Slate reports that invitations went out to pro-life advocates last week for the screening taking place on Friday.
Gosnell stars Dean Cain, best known for his role as Clark Kent in the 90s TV show Lois & Clark: The New Adventures of Superman. He plays one of the detectives who investigated real-life late-term abortionist Kermit Gosnell, who is serving a life sentence in prison over the deaths of babies who survived botched abortions at his clinic in Philadelphia.
At the time of its release last year, Gosnell's producers accused Facebook accused of blocking its adverts. It was then reported that hundreds of theaters had dropped the movie in the first couple of weeks despite it performing well.
Director Nick Searcy said there were some people who did not like the movie's pro-life message.
"This movie really exposes something that the Left does not want to report about," he said.
"They're basically trying to ignore this movie. They're trying to say that it doesn't exist because they don't want to have a discussion about abortion."
Cain revealed that he had never experienced anything like it in his career as an actor.
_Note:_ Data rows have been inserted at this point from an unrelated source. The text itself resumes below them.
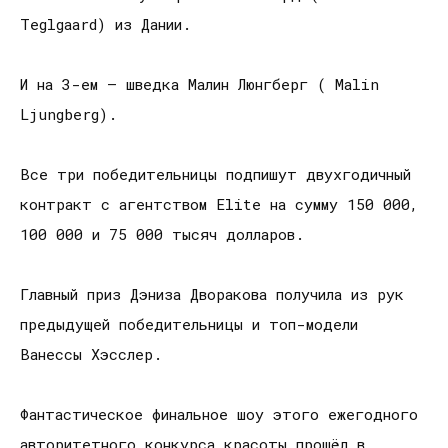
Teglgaard) из Дании.
И на 3-ем – шведка Малин Люнгберг ( Malin
Ljungberg).
Все три победительницы подпишут двухгодичный
контракт с агентством Elite на сумму 150 000,
100 000 и 75 000 тысяч долларов.
Главный приз Дэниза Дворaкова получила из рук
предыдущей победительницы и топ-модели
Ванессы Хэсслер.
Фантастическое финальное шоу этого ежегодного
авторитетного конкурса красоты прошёл в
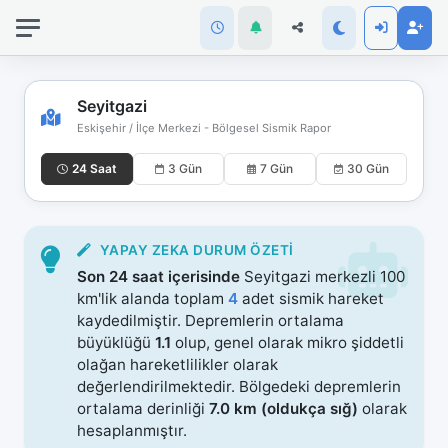
İnternet
bağlantınız
koptu!
Çevrimdışı
Seyitgazi
moddasınız.
Eskişehir / İlçe Merkezi - Bölgesel Sismik Rapor
24 Saat
3 Gün
7 Gün
30 Gün
YAPAY ZEKA DURUM ÖZETI
Son 24 saat içerisinde
Seyitgazi merkezli 100
km'lik alanda toplam
4
adet sismik hareket
kaydedilmiştir. Depremlerin ortalama
büyüklüğü
1.1
olup, genel olarak mikro şiddetli
olağan hareketlilikler olarak
değerlendirilmektedir. Bölgedeki depremlerin
ortalama derinliği
7.0 km (oldukça sığ)
olarak
hesaplanmıştır.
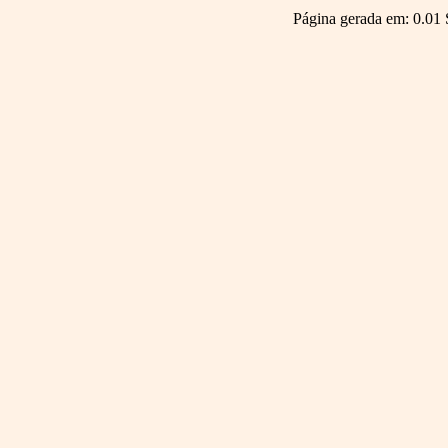
Página gerada em: 0.01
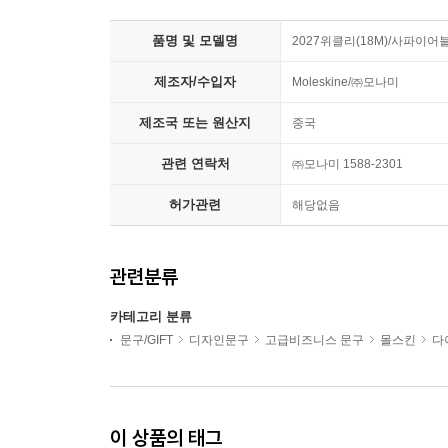
품명 및 모델명
2027위클리(18M)/사파이어블
제조자/수입자
Moleskine/㈜모나미
제조국 또는 원산지
중국
관련 연락처
㈜모나미 1588-2301
허가관련
해당없음
관련분류
카테고리 분류
문구/GIFT
디자인문구
고급비즈니스 문구
몰스킨
다
이 상품의 태그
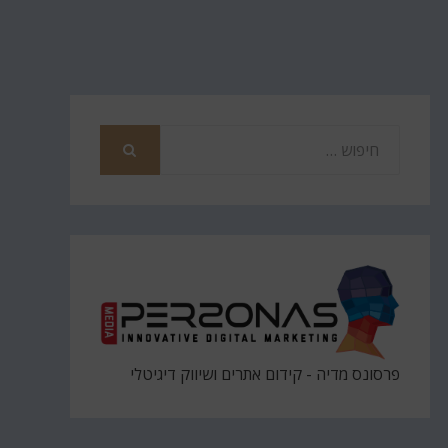
חפש
את
חיפוש
פרסונס מדיה - קידום אתרים ושיווק דיגיטלי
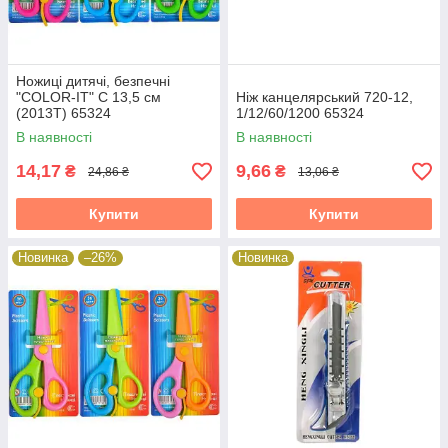
Ножиці дитячі, безпечні
"COLOR-IT" С 13,5 см
Ніж канцелярський 720-12,
(2013T) 65324
1/12/60/1200 65324
В наявності
В наявності
14,17
9,66
₴
₴
24,86 ₴
13,06 ₴
Купити
Купити
Новинка
–26%
Новинка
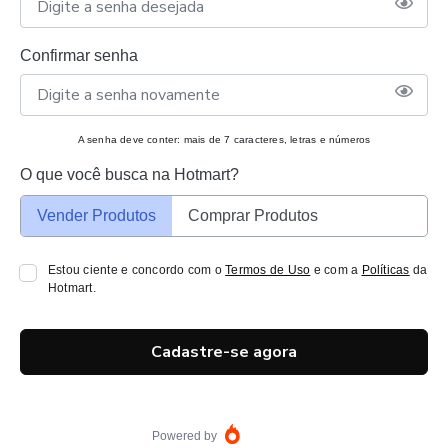
Confirmar senha
A senha deve conter: mais de 7 caracteres, letras e números
O que você busca na Hotmart?
Vender Produtos
Comprar Produtos
Estou ciente e concordo com o
Termos de Uso
e com a
Políticas
da
Hotmart.
Cadastre-se agora
Powered by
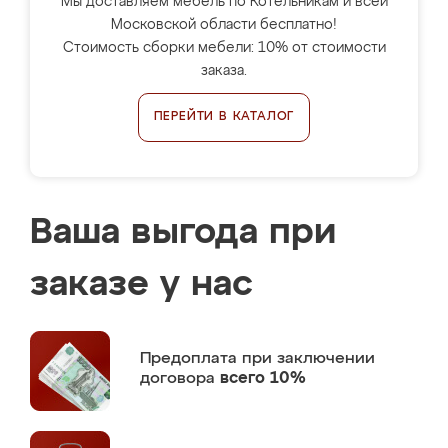
Мы доставляем мебель по Котельникам и всей
Московской области бесплатно!
Стоимость сборки мебели: 10% от стоимости
заказа.
ПЕРЕЙТИ В КАТАЛОГ
Ваша выгода при
заказе у нас
Предоплата
при заключении
договора
всего 10%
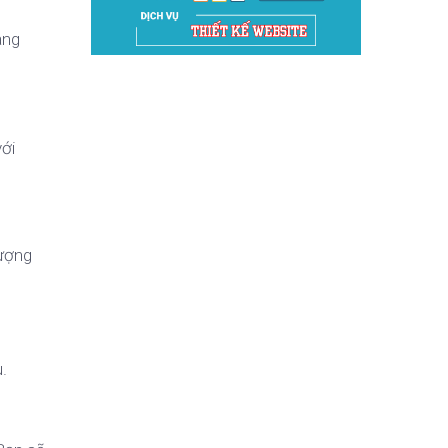
ang
ới
tượng
.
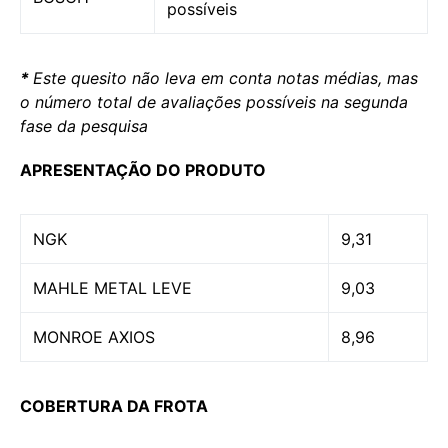
possíveis
*
Este quesito não leva em conta notas médias, mas
o número total de avaliações possíveis na segunda
fase da pesquisa
APRESENTAÇÃO DO PRODUTO
NGK
9,31
MAHLE METAL LEVE
9,03
MONROE AXIOS
8,96
COBERTURA DA FROTA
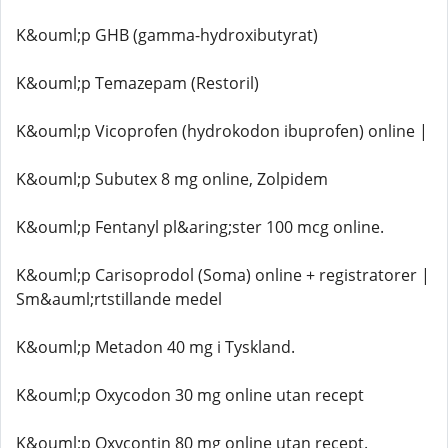
K&ouml;p GHB (gamma-hydroxibutyrat)
K&ouml;p Temazepam (Restoril)
K&ouml;p Vicoprofen (hydrokodon ibuprofen) online |
K&ouml;p Subutex 8 mg online, Zolpidem
K&ouml;p Fentanyl pl&aring;ster 100 mcg online.
K&ouml;p Carisoprodol (Soma) online + registratorer |
Sm&auml;rtstillande medel
K&ouml;p Metadon 40 mg i Tyskland.
K&ouml;p Oxycodon 30 mg online utan recept
K&ouml;p Oxycontin 80 mg online utan recept.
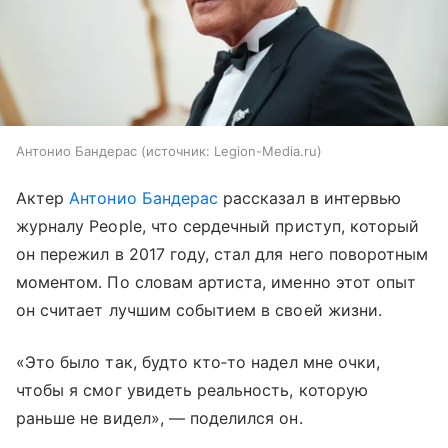
Антонио Бандерас
источник:
Legion-Media.ru
Актер
Антонио Бандерас
рассказал в интервью
журналу People, что сердечный приступ, который
он пережил в 2017 году, стал для него поворотным
моментом. По словам артиста, именно этот опыт
он считает лучшим событием в своей жизни.
«Это было так, будто кто‑то надел мне очки,
чтобы я смог увидеть реальность, которую
раньше не видел», — поделился он.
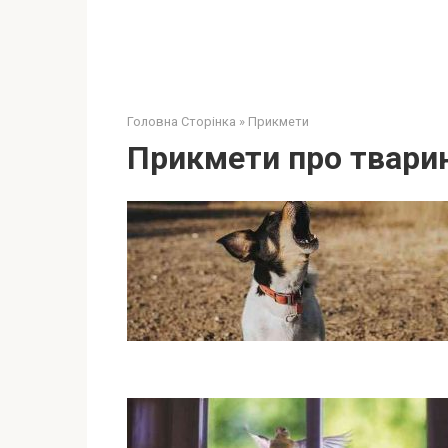
Головна Сторінка
»
Прикмети
Прикмети про твари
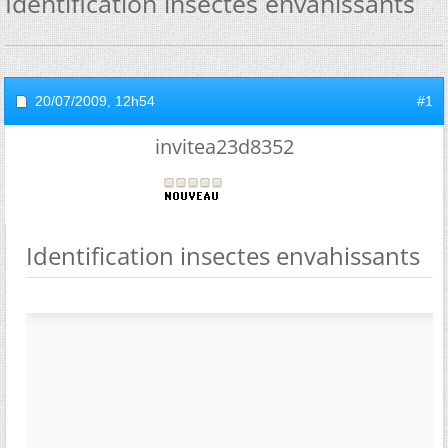
Identification insectes envahissants
20/07/2009,
12h54
#1
invitea23d8352
Identification insectes envahissants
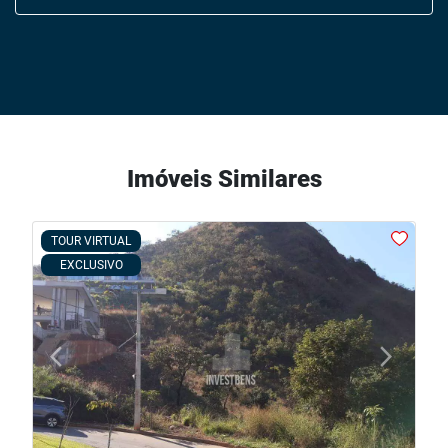
Imóveis Similares
TOUR VIRTUAL
EXCLUSIVO
arrow_back_ios
arrow_forward_ios
Previous
Next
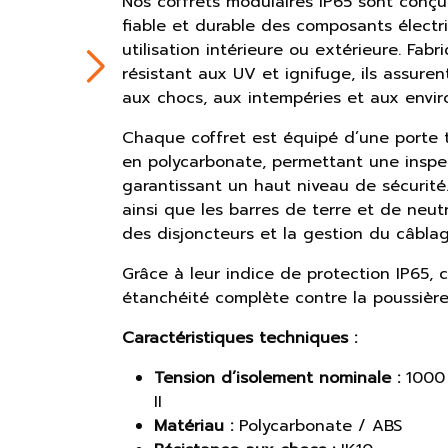
Nos coffrets modulaires IP65 sont conçus
fiable et durable des composants électr
utilisation intérieure ou extérieure. Fab
résistant aux UV et ignifuge, ils assure
aux chocs, aux intempéries et aux envi
Chaque coffret est équipé d’une porte t
en polycarbonate, permettant une inspect
garantissant un haut niveau de sécurité. 
ainsi que les barres de terre et de neut
des disjoncteurs et la gestion du câblag
Grâce à leur indice de protection IP65, 
étanchéité complète contre la poussière 
Caractéristiques techniques :
Tension d’isolement nominale :
1000 
II
Matériau :
Polycarbonate / ABS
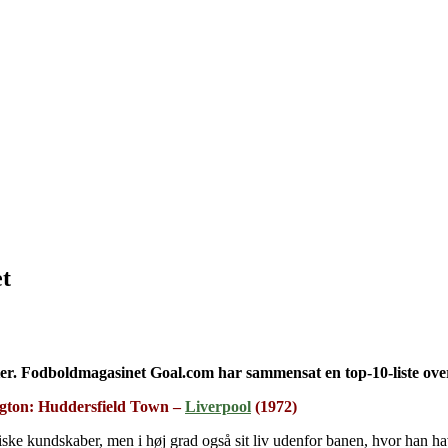
et
r. Fodboldmagasinet Goal.com har sammensat en top-10-liste over de
gton: Huddersfield Town –
Liverpool
(1972)
kundskaber, men i høj grad også sit liv udenfor banen, hvor han havde s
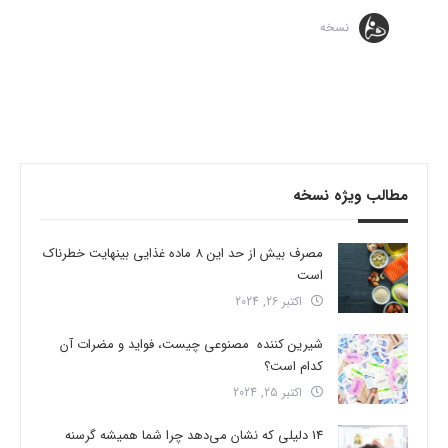
نسخه
مطالب ویژه نسخه
مصرف بیش از حد این 8 ماده غذایی بینهایت خطرناک
است
اکتبر 26, 2024
شیرین کننده مصنوعی چیست، فواید و مضرات آن
کدام است؟
اکتبر 25, 2024
14 دلیلی که نشان می‌دهد چرا شما همیشه گرسنه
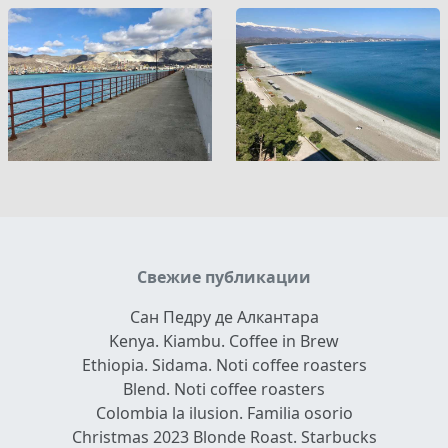
Свежие публикации
Сан Педру де Алкантара
Kenya. Kiambu. Coffee in Brew
Ethiopia. Sidama. Noti coffee roasters
Blend. Noti coffee roasters
Colombia la ilusion. Familia osorio
Christmas 2023 Blonde Roast. Starbucks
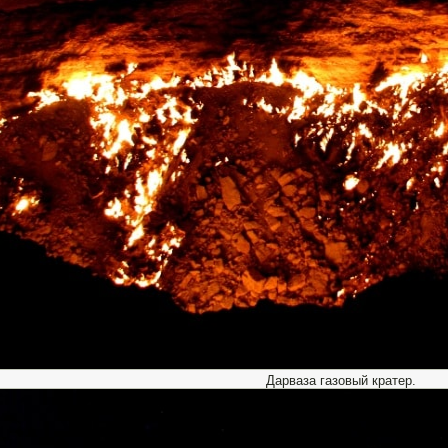
Дарваза газовый кратер.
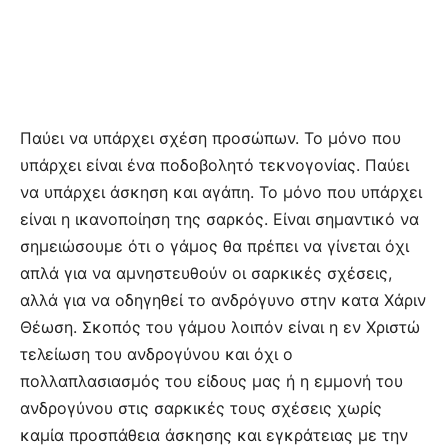
Παύει να υπάρχει σχέση προσώπων. Το μόνο που
υπάρχει είναι ένα ποδοβολητό τεκνογονίας. Παύει
να υπάρχει άσκηση και αγάπη. Το μόνο που υπάρχει
είναι η ικανοποίηση της σαρκός. Είναι σημαντικό να
σημειώσουμε ότι ο γάμος θα πρέπει να γίνεται όχι
απλά για να αμνηστευθούν οι σαρκικές σχέσεις,
αλλά για να οδηγηθεί το ανδρόγυνο στην κατα Χάριν
Θέωση. Σκοπός του γάμου λοιπόν είναι η εν Χριστώ
τελείωση του ανδρογύνου και όχι ο
πολλαπλασιασμός του είδους μας ή η εμμονή του
ανδρογύνου στις σαρκικές τους σχέσεις χωρίς
καμία προσπάθεια άσκησης και εγκράτειας με την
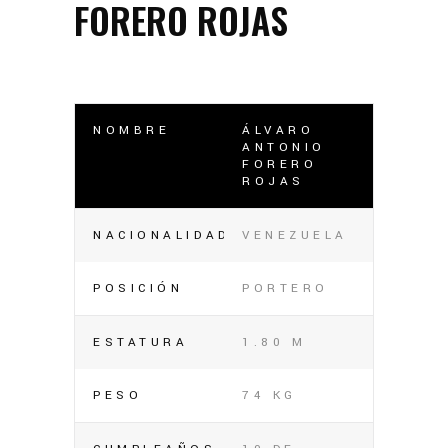
FORERO ROJAS
NOMBRE
ÁLVARO
ANTONIO
FORERO
ROJAS
NACIONALIDAD
VENEZUELA
POSICIÓN
PORTERO
ESTATURA
1.80 M
PESO
74 KG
"I have never experienced anything like this before, but perhaps it's a sign of the times," he said.
"So many folks have become so polarized these days here in the United States that they instantly demonize anyone with whom they have any disagreement.
"It happens on both sides, and I find it ridiculous."
The White House's decision to screen a pro-life movie is not too surprising given President Donald Trump's outspoken opposition to late-term abortion and his administration's moves to defund groups that provide abortions.
The screening of Gosnell is being held days after another pro-life movie, Unplanned, took the US box office by surprise to reach fourth place on opening weekend. The movie, made by PureFlix, the same studio behind God's Not Dead, has already grossed over $13m at the box office, twice its $6m budget.